Lydéric France , Valentine Charvet , Aurore Toussaint
Journal of Petrology, Volume 66, Issue 5, May 2025, egaf044
Voir en ligne : https://doi.org/10.1093/petrology/egaf044
Abstract: Chemical maps of igneous samples contain prodigious information constraining the evolution and solidification of magmas and mushy systems. Nevertheless, their full potential remains unrealized; they are mostly used only to highlight phase relations or mineral zonations. Here, based on developments in metamorphic petrology over the last decade, we demonstrate that quantified parameters describing igneous systems (e.g. crystallization temperature, melt fraction or composition, or other thermodynamic parameters) can be coupled with quantified chemical maps to map such system parameters at the scale of a thin section. This approach has great potential to improve our understanding of the dynamics of magma and mushy igneous systems. To highlight the potential of our approach, we apply it to a gabbro dike from a slow-spreading oceanic center, a rare sample representing a most studied igneous system (MORB) melt crystallized in situ in a closed system (i.e. its bulk composition corresponds to that of the initial melt).
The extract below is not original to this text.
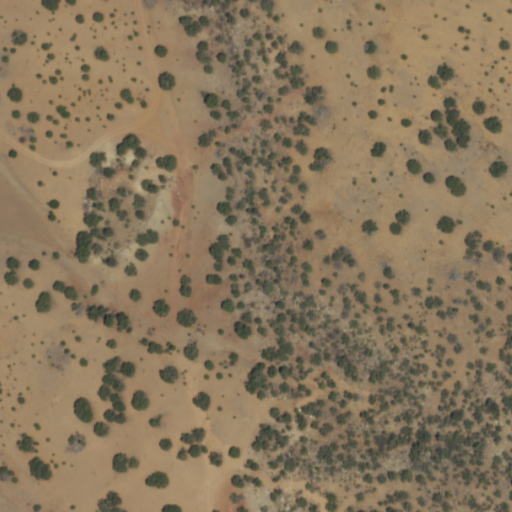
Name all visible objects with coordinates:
road: (178, 257)
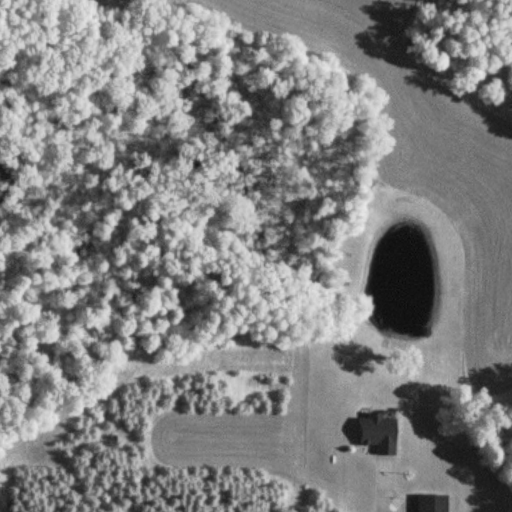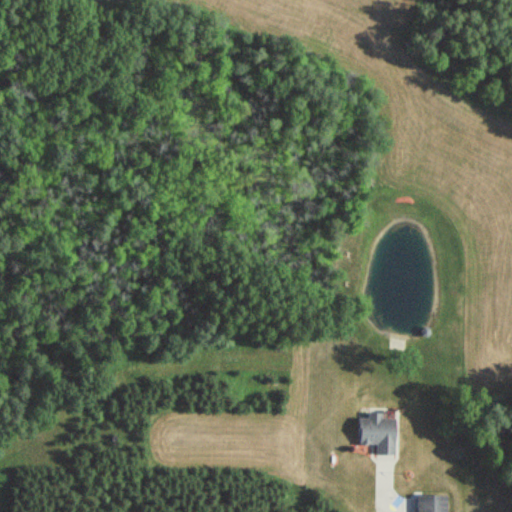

This peculiar sample provides the unique opportunity to study mush processes that are usually overprinted by more classical open-system processes during oceanic plutonic accretion (crystal settling, reactive porous flow, magma/mush deformation, including compaction and related melt extraction…). Our results highlight that local crystal–melt segregation occurred during progressive solidification, creating melt-rich and melt-poor domains. A simplified numerical model testing the effects of homogeneous versus heterogeneous crystal nucleation indicates that the latter has the potential to trigger such heterogeneities with melt-rich and melt-poor domains. More generally, we show that heterogeneous nucleation can likely not produce melt lenses of several meters, but that it could produce widespread melt pockets >25 000 times larger than those produced by homogeneous nucleation, and thus has a strong potential to facilitate melt mobilization during any subsequent rejuvenation event.